MATERIAL FOR THE TASK ▸
● ● ● ●

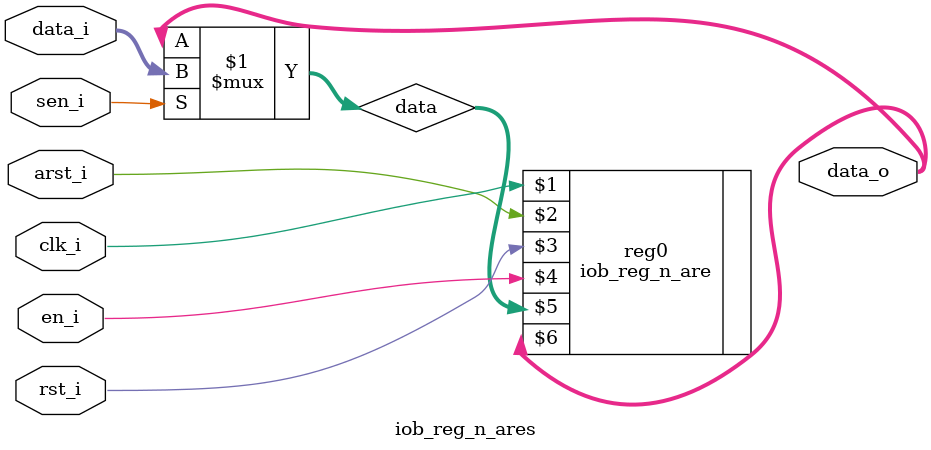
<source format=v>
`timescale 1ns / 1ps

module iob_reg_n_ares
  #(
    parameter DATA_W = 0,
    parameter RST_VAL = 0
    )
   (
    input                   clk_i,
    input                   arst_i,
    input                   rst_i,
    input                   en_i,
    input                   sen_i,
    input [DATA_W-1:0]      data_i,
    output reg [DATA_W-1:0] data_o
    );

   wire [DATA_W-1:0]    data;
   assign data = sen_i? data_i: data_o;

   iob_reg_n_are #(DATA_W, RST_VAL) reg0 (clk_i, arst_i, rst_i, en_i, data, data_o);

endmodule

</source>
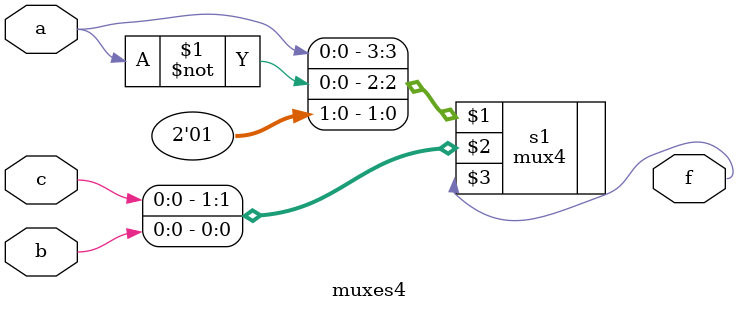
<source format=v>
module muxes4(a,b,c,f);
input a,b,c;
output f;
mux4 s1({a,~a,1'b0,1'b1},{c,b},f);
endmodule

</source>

● ● ● ●

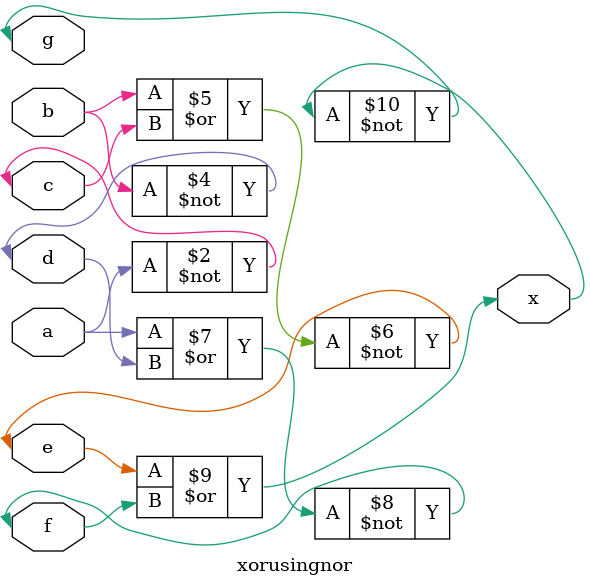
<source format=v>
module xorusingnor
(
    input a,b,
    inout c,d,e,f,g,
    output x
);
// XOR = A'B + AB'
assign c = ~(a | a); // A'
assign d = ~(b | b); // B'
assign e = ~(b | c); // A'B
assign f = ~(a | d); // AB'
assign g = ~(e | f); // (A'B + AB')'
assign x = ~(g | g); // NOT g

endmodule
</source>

● ● ● ●

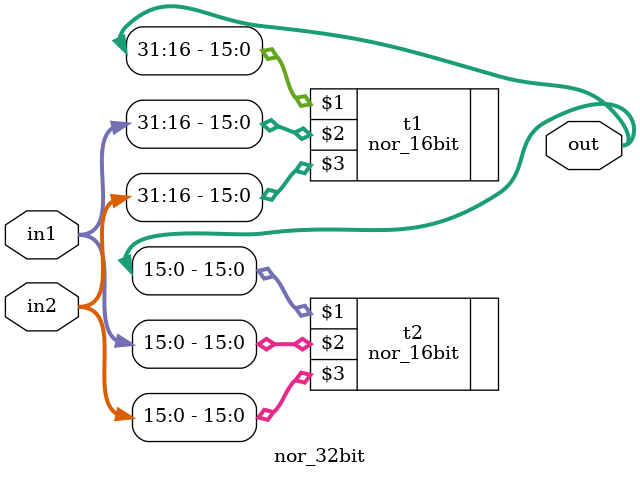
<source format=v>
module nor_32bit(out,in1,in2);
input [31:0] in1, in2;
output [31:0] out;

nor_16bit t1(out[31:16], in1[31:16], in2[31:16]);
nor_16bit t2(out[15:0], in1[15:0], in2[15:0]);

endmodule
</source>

● ● ● ●

EXERCISE PROMPT ▸ If a line in the records holds the string "assign", copy it.

EXERCISE SOLUTION ▸
   assign data = sen_i? data_i: data_o;
assign c = ~(a | a); // A'
assign d = ~(b | b); // B'
assign e = ~(b | c); // A'B
assign f = ~(a | d); // AB'
assign g = ~(e | f); // (A'B + AB')'
assign x = ~(g | g); // NOT g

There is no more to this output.